Electronic – a receiving antenna be impedance matched to 50 ohm instead of a lower impedance

antennaimpedance-matchingRF

I'm in the process of getting to grips with RF design and am having some trouble understanding why we should always match antennas to \$50\Omega\$.

I understand from the maximum power transfer theorem that if you have a fixed source (e.g. \$50\Omega\$) that you cannot change as a designer/user, then the maximum power transfer occurs if you set your load impedance to be the same as your source impedance. Therefore, if you are using an antenna as a transmitter, then you'd want to make the antenna (load) impedance equal to the impedance of the source for maximum power transfer into the antenna – so you match your antenna to \$50\Omega\$.

However, what if you are only using your antenna to receive? In that case the fixed variable is the load impedance (i.e. your receiver) which will be fixed at \$50\Omega\$ as below (I've also drawn the transmission line for completeness):

schematic

simulate this circuit – Schematic created using CircuitLab

If \$Z_L\$ is fixed (\$50\Omega\$), then the maximum received power will be when the voltage across its terminals is maximized. The voltage across \$Z_L\$ is (potential divider):
$$
V_{Z_L} = V_s \frac{Z_L}{Z_L+Z_S}
$$

\$Z_L\$ is fixed but we can "control" \$Z_S\$. Maximum voltage across \$Z_L\$ (and hence maximum power to the load) occurs when \$Z_S=0\Omega\$

Therefore, following this logic, you'd ideally want your receiving antenna to have a very low impedance (as close to \$0\Omega\$ as possible).

I'm probably missing quite a few fundamental concepts here but at the moment, the only reason I can think to match a receiving antenna to \$50\Omega\$ is in order to avoid re-reflections back to the load. However, if the load itself is already matched well to its \$50\Omega\$ transmission line, there should be minimal reflections already.

Best Answer

However, what if you are only using your antenna to receive?

An antenna (e.g. monopole) has a complex impedance characteristic versus frequency: -

enter image description here

Picture from my answer here.

So, if you are tuned into a frequency that makes the antenna exactly a quarter wavelength (0.25 on the X axis above), it presents an impedance that is roughly 37 ohms resistive plus about 21 ohms inductive.

This means that you can maximize receive power transfer with a little bit of series capacitance to cancel the inductive reactance and, "produce" a receiving source having pure 37 ohms. Feed this into a matching 37 ohms to extract the most receive power.

But there's really nothing much else you can do.

A quarter wave monopole transforms the impedance of free space (roughly 377 ohms) down to 37 ohms when used at the "right frequency". Use it off-centre and the reactance can go positive (inductive) or negative (capacitive).

Therefore, following this logic, you'd ideally want your receiving antenna to have a very low impedance (as close to 0Ω as possible).

Well, you can do this - you can make the antenna intentionally "short" and it presents quite a bit of capacitive reactance and the radiation resistance will drop down to a fraction of 37 ohms (maybe 5 ohms).
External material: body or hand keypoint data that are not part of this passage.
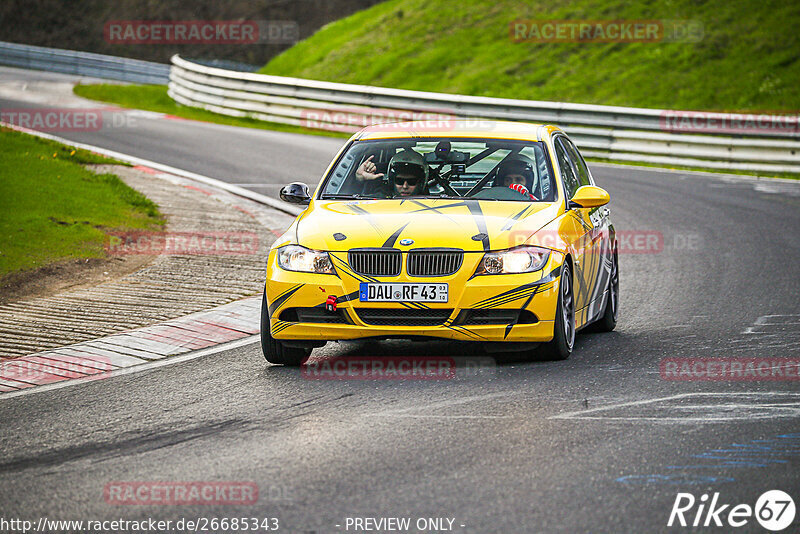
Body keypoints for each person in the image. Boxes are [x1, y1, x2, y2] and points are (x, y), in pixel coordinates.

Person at [355, 149, 428, 197]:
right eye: (399, 181)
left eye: (411, 182)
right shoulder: (380, 199)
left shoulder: (434, 201)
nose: (405, 186)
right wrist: (359, 178)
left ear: (421, 183)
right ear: (392, 181)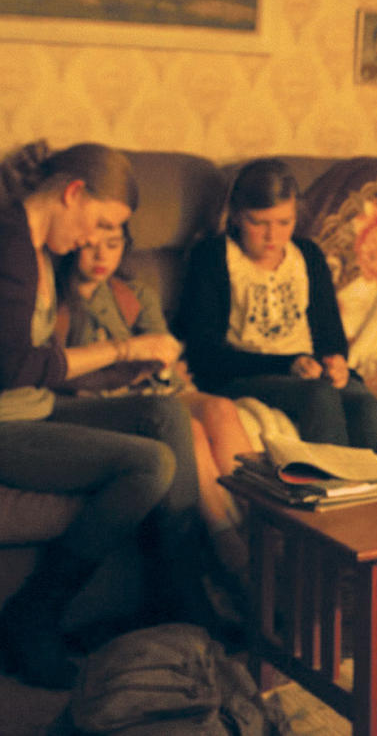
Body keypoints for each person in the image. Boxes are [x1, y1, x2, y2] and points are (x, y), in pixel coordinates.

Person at [0, 142, 209, 689]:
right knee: (148, 464)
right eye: (100, 223)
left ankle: (178, 603)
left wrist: (124, 375)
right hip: (6, 425)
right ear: (73, 193)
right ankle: (32, 614)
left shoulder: (40, 247)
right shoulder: (9, 243)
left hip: (35, 406)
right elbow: (16, 366)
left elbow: (45, 372)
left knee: (163, 411)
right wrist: (123, 349)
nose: (94, 240)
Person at [57, 221, 253, 579]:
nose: (101, 256)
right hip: (108, 398)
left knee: (220, 408)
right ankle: (224, 537)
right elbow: (59, 370)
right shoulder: (57, 302)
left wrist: (162, 359)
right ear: (73, 244)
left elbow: (163, 351)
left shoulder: (133, 293)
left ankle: (261, 524)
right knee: (189, 430)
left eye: (113, 245)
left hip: (157, 386)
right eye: (91, 246)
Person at [175, 158, 377, 449]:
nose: (272, 236)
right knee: (318, 395)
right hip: (243, 374)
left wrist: (334, 363)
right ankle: (329, 477)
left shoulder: (307, 256)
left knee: (366, 405)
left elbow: (330, 335)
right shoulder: (213, 257)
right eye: (258, 223)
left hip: (307, 372)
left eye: (284, 222)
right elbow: (205, 353)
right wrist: (288, 364)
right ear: (236, 216)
However, your received signal is also much smaller because the transformation ratio has dropped even lower. But, you can tune out the capacitance with series inductance and get a very highly electrically tuned antenna. Nice in some circumstances but bad in others.

Old crystal radios never had anything like a quarter wave monopole because if they did it would be nearly the length of 4 football fields (for the good old BBC long wave service at circa 200 kHz) BUT, the length was still fairly long and it's the length of the antenna that gives you the signal intensity (up to a certain point). It was still regarded as a "short" antenna though (electrically).

if you are using an antenna as a transmitter, then you'd want to make the antenna (load) impedance equal to the impedance of the source for maximum power transfer into the antenna - so you match your antenna to 50 Ω

You've got this a bit backwards - for a lot of set-ups, the antenna is somewhat distant to the transceiver and are connected via coaxial cable. Coax has a transmission impedance and, at that precise transmission impedance, signals are not reflected from a matching load. This is quite important. And so an antenna is usually matched to the coax but, an antenna (standard ones like monopoles and dipoles) don't look like 50 Ω so they are matched via a balun or resistor network at the antenna (load) end. This can mean that the transmitter end needn't match to anything like 50 Ω and, can drive its full power to the load.